- Aim of the task -
Range to output from the entries below: the line containing "thumb mcp: (89, 97)" through the line containing "pinky tip: (158, 122)". Set it down exactly, ends included, nothing else.

─── Supplied material ───

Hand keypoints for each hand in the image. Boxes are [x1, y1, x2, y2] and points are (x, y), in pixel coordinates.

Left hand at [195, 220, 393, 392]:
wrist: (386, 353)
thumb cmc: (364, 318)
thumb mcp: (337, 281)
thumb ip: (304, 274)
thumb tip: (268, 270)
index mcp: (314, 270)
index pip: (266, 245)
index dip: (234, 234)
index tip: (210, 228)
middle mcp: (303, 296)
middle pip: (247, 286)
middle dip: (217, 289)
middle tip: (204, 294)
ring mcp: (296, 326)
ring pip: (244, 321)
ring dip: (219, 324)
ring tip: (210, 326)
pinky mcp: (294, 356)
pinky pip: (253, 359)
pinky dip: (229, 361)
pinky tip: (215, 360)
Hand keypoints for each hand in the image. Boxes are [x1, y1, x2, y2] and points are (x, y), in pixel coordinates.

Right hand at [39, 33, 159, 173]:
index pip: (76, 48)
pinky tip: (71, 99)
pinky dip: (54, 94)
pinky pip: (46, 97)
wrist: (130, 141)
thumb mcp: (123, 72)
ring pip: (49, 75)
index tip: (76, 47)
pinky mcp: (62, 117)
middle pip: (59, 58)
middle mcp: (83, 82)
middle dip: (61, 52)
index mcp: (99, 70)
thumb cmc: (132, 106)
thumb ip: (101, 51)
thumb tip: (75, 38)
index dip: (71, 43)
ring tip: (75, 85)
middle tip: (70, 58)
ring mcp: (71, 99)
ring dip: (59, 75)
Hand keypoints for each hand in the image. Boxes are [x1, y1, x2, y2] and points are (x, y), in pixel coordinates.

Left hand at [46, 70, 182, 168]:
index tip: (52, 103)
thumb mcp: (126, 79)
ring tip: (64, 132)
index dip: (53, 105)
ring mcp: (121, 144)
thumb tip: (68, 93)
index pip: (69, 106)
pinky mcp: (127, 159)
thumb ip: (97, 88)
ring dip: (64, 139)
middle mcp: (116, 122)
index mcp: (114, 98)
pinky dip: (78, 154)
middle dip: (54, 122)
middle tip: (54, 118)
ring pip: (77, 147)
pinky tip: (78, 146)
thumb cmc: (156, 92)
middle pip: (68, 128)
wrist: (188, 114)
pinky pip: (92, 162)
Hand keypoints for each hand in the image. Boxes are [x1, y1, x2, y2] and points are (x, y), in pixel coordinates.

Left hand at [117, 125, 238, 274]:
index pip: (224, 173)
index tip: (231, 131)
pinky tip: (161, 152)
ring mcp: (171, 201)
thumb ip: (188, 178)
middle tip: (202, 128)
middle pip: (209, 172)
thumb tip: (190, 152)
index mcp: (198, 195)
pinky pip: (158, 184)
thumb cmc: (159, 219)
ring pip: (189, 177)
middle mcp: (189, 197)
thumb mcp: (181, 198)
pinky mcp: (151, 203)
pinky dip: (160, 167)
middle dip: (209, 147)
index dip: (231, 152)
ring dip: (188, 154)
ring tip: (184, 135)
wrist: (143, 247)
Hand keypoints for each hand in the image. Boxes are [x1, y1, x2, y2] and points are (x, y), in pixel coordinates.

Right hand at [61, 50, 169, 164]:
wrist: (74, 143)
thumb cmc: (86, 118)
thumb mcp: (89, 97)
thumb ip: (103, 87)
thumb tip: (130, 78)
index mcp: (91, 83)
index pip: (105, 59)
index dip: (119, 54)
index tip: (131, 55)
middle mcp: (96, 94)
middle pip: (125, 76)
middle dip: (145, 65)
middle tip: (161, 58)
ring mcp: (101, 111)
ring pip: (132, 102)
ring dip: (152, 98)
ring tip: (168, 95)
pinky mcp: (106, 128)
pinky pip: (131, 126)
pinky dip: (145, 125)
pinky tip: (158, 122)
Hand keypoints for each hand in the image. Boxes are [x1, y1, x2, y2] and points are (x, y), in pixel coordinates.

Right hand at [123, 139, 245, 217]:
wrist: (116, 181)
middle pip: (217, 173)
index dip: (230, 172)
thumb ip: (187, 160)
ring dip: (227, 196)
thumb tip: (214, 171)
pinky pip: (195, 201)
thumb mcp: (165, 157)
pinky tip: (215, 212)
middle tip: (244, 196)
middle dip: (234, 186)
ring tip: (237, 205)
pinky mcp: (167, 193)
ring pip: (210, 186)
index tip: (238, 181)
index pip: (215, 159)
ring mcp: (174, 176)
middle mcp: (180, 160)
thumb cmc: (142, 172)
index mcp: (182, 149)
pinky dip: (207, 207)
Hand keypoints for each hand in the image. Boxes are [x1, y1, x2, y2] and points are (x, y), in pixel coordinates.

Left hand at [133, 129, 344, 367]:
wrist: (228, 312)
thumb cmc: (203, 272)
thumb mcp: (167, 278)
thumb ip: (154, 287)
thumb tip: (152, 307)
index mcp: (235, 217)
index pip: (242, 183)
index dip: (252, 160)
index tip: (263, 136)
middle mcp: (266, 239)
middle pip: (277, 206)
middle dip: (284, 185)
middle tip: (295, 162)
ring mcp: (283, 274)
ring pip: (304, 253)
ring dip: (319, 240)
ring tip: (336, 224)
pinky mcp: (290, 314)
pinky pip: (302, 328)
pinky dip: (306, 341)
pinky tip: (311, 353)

───
─── Supplied material ───

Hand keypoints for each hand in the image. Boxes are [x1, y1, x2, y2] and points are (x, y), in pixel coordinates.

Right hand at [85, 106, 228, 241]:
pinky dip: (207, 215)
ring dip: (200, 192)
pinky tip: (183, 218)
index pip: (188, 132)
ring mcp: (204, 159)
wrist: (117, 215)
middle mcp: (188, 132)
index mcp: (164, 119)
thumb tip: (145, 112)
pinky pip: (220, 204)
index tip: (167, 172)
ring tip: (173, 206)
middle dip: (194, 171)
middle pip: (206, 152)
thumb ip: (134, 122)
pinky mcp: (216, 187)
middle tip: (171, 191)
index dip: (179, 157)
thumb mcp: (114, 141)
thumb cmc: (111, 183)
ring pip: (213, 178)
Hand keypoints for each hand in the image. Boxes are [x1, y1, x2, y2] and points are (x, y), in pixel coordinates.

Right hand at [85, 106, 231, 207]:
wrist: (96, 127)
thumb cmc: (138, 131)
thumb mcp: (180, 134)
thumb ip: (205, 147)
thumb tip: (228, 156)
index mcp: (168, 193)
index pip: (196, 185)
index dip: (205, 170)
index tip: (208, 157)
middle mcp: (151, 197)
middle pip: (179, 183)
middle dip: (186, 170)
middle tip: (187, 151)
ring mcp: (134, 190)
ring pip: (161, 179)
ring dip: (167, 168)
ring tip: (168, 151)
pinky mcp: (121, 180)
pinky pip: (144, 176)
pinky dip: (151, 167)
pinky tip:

───
─── Supplied material ───

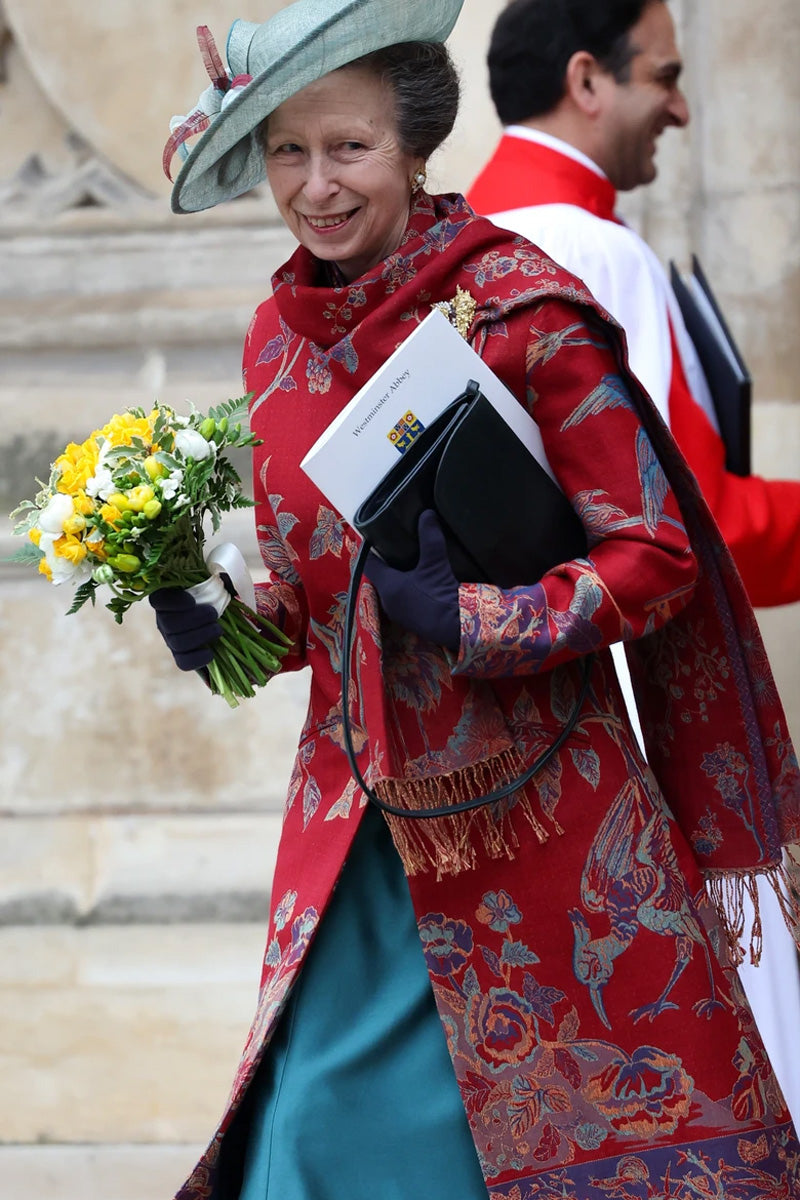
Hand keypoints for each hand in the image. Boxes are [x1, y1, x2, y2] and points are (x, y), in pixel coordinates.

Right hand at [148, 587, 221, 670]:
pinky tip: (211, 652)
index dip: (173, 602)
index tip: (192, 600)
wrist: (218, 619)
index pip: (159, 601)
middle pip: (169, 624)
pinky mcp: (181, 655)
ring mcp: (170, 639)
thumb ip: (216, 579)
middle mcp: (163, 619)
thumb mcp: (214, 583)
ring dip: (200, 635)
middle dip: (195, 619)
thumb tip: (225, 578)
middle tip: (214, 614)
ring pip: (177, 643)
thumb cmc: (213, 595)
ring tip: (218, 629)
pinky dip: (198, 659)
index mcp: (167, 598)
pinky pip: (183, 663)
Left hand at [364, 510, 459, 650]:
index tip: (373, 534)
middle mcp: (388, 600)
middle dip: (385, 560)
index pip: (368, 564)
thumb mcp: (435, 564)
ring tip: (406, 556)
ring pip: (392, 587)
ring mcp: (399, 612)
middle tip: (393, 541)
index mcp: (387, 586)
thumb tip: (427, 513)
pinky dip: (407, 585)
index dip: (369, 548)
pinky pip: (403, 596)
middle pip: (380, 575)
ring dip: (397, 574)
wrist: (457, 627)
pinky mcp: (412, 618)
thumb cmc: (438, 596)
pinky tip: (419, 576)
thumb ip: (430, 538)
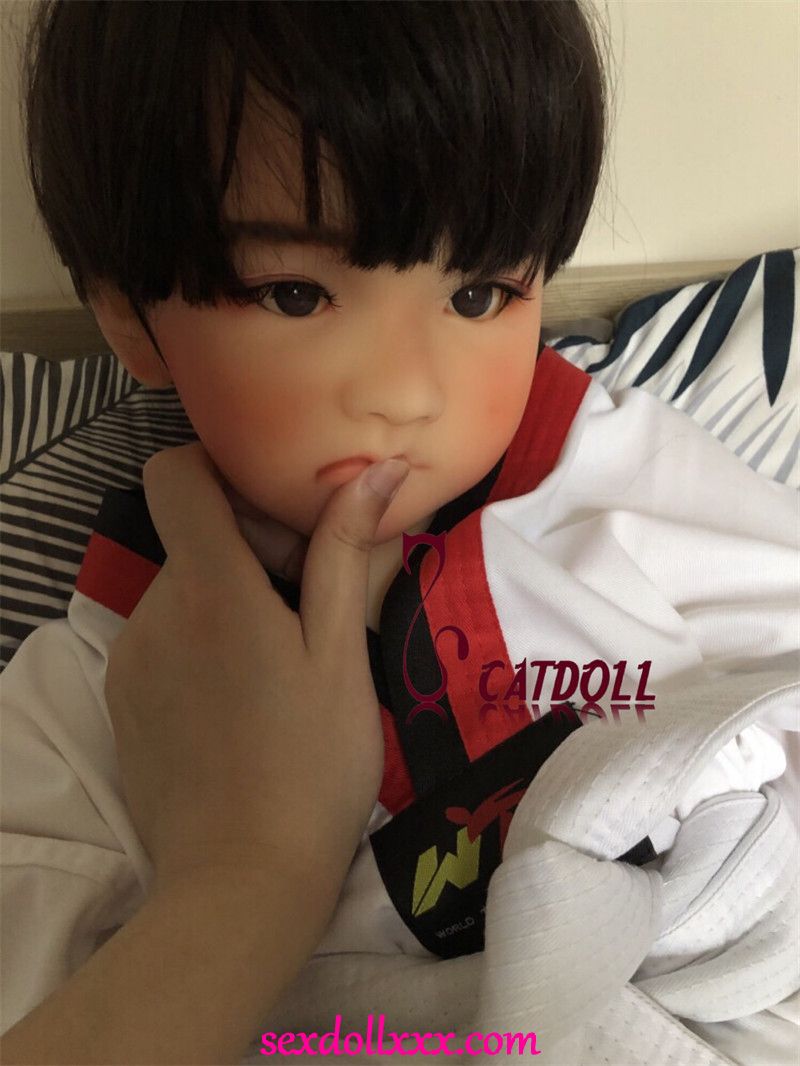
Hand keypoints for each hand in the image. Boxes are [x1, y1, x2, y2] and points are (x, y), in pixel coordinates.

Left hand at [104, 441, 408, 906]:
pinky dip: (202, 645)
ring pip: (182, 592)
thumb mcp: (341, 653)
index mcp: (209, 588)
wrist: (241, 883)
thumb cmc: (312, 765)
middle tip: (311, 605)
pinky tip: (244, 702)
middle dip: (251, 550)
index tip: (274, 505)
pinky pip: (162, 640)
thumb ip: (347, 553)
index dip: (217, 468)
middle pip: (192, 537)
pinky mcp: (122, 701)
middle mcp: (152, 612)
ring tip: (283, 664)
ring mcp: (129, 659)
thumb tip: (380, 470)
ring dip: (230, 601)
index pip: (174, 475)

───

- Result of this exercise -
thumb mcp: (89, 97)
thumb ip: (103, 87)
thumb tip: (130, 78)
index mcp: (91, 83)
index pip: (105, 59)
index dip: (119, 54)
index tip: (131, 55)
middle mcp: (96, 94)
middle pip: (125, 76)
middle dip: (145, 65)
middle tip: (161, 58)
ring mcp: (101, 111)
ring pip: (132, 102)
ring dip: (152, 98)
ring tip: (168, 95)
pinky mcp: (106, 128)
pinky pip: (131, 126)
pinky dip: (145, 125)
pinky tip: (158, 122)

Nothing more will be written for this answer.